All lexer tests pass when running the crate tests on their own.

Guidelines for extending the lexer

  • Prefer adding new tokens only when lexical distinctions are required.
  • When in doubt, keep ambiguous terms as identifiers and resolve in the parser.
  • If you need context to disambiguate, add a boolean/flag in LexerExtras and use a Logos callback to Emit or Skip appropriately.
  • Keep regular expressions simple (no look-around) and rely on token priority and callbacks for precedence and control.

Known compatibility notes

  • Non-conjugate transpose .' is tokenized as Dot then Transpose.
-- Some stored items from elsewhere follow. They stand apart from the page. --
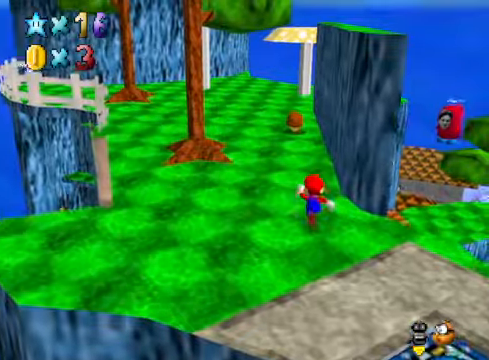
Gameplay with a controller (Xbox layout); each line is a JSON object with the inputs held at the frame after it. "events" lists button and stick changes between this image and that frame as [ms after this image, input, new state], when the widget could be followed in between.
{"buttons": [], "left_stick": "up-left", "right_stick": "center", "events": [[66, "A", "down"], [167, "A", "up"], [200, "L2", "up"], [400, "left_stick", "up-left"]]}
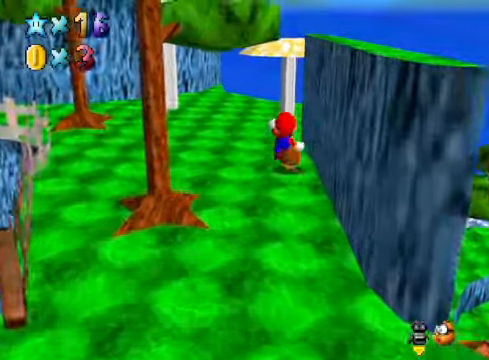
{"buttons": [], "left_stick": "center", "right_stick": "center", "events": [[66, "left_stick", "down-left"], [434, "left_stick", "center"]]}
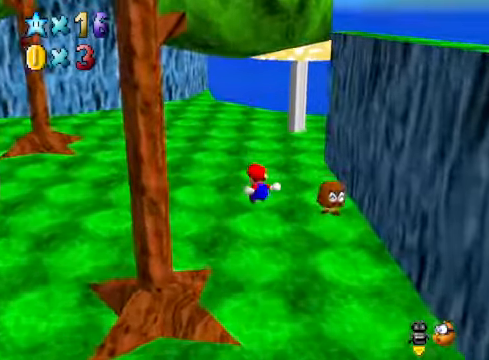
{"buttons": [], "left_stick": "up", "right_stick": "down-left", "events": [[66, "left_stick", "up"], [334, "A", "down"], [367, "A", "up"], [500, "right_stick", "down-left"]]}
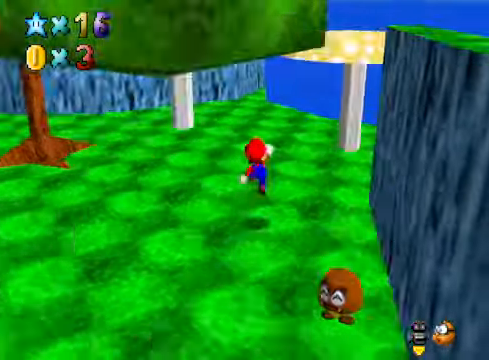
{"buttons": ["A"], "left_stick": "down", "right_stick": "center", "events": [[101, "right_stick", "center"], [167, "left_stick", "up-right"], [368, "A", "down"], [435, "left_stick", "down"]]}
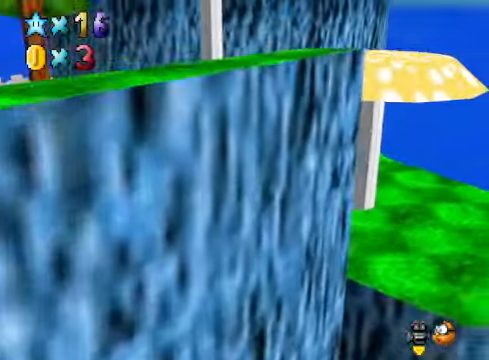
{"buttons": [], "left_stick": "right", "right_stick": "center", "events": [[167, "left_stick", "down-right"], [268, "left_stick", "right"], [301, "X", "down"], [435, "A", "up"], [435, "X", "up"]]}
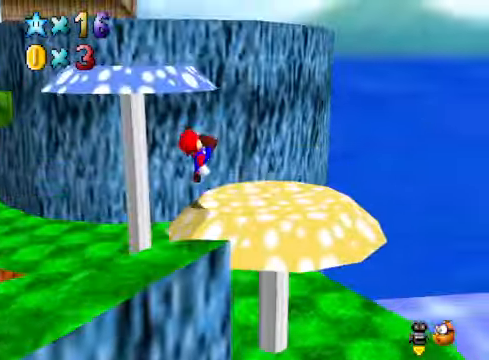
{"buttons": [], "left_stick": "up-left", "right_stick": "center", "events": [[201, "left_stick", "left"], [501, "left_stick", "up-left"]]}
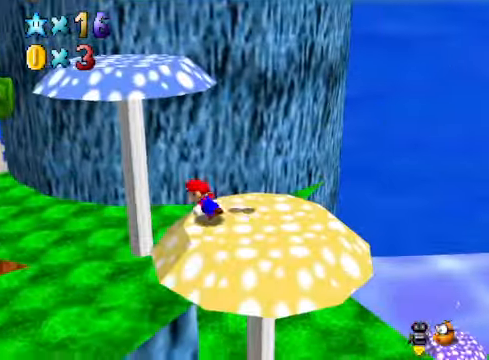
{"buttons": [], "left_stick": "up", "right_stick": "center", "events": [[67, "left_stick", "up"], [101, "A", "down"], [268, "A", "up"]]}
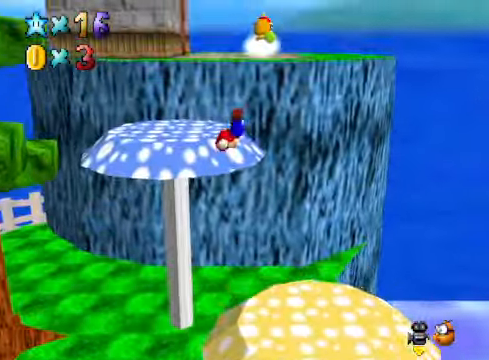
{"buttons": [], "left_stick": "up", "right_stick": "center", "events": []}
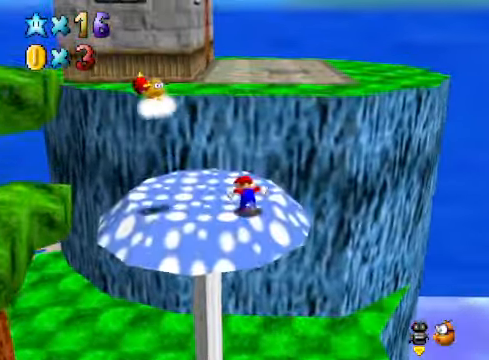
{"buttons": ["A", "X"], "left_stick": "up-right", "right_stick": "center", "events": [[67, "A", "down"], [234, "left_stick", "up-right"], [468, "X", "down"]]}
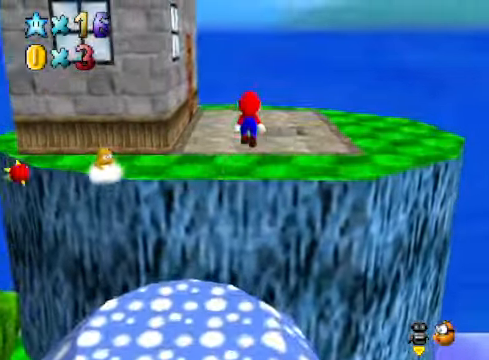
{"buttons": [], "left_stick": "up-right", "right_stick": "center", "events": [[167, "A", "up"], [167, "X", "up"]]}
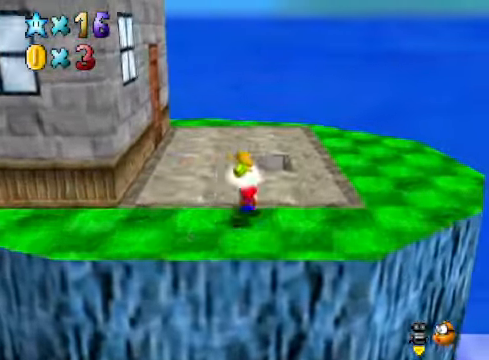
{"buttons": [], "left_stick": "center", "right_stick": "center", "events": [[34, "A", "down"], [134, "A", "up"], [134, "left_stick", "down"], [368, "left_stick", "center"]]}
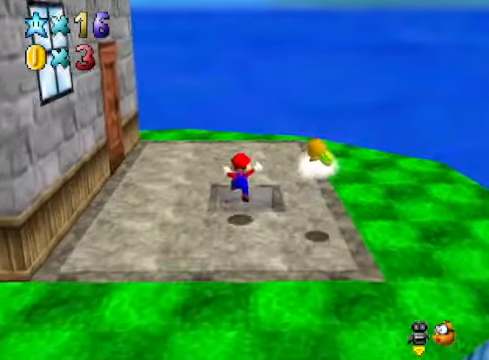
{"buttons": [], "left_stick": "up", "right_stick": "center", "events": [[267, "A", "down"], [300, "left_stick", "up"], [367, "A", "up"]]}
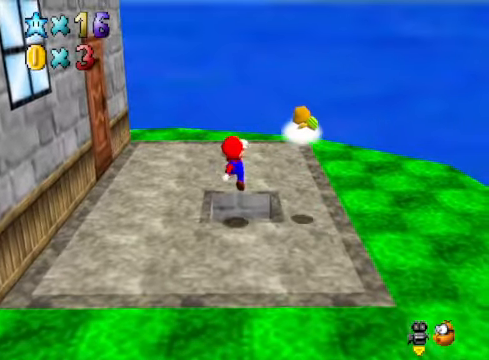
{"buttons": [], "left_stick": "center", "right_stick": "center", "events": [[267, "left_stick", "center"]]}
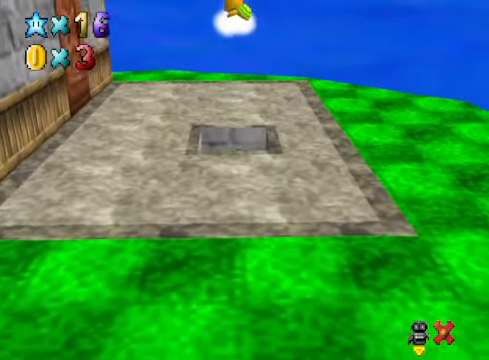
{"buttons": [], "left_stick": "center", "right_stick": "center", "events": []}
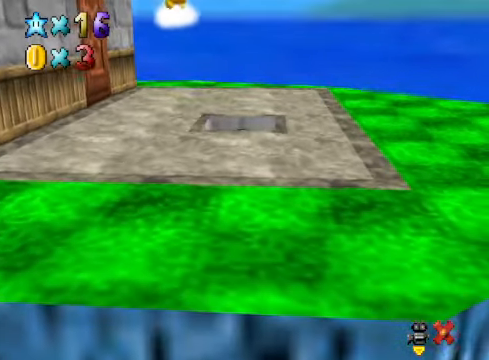
{"buttons": [], "left_stick": "center", "right_stick": "center", "events": []}
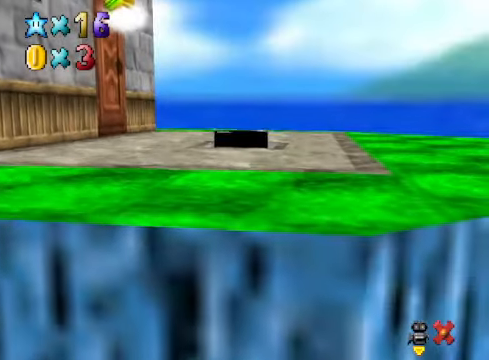
{"buttons": [], "left_stick": "center", "right_stick": "center", "events": []}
The parser should interpret this pair as the non-conjugating transpose.
  • Block comments %{...%} are treated as non-nesting by design.
  • Error-recovery is implemented to keep producing useful tokens after invalid input; in recovery mode double-quoted strings are recognized as a single Str token, while malformed single-quoted sequences may be split to allow downstream error reporting.

Remaining edges

  • Apostrophe vs string: extreme adjacency cases across ... continuation and % comments are covered by tests; a few rare permutations may still be added as seeds (parser semantics unaffected).
  • Block comments are intentionally non-nesting; any future change would be a parser/runtime decision, not lexing.
  • Command-form is resolved in the parser; lexer's role is complete for milestone.

Crate integration

  • This crate only produces tokens; it does not attempt to validate grammar.
  • Downstream crates (runmat-parser, runmat-hir, runmat-ignition, runmat-turbine) are responsible for structure and semantics.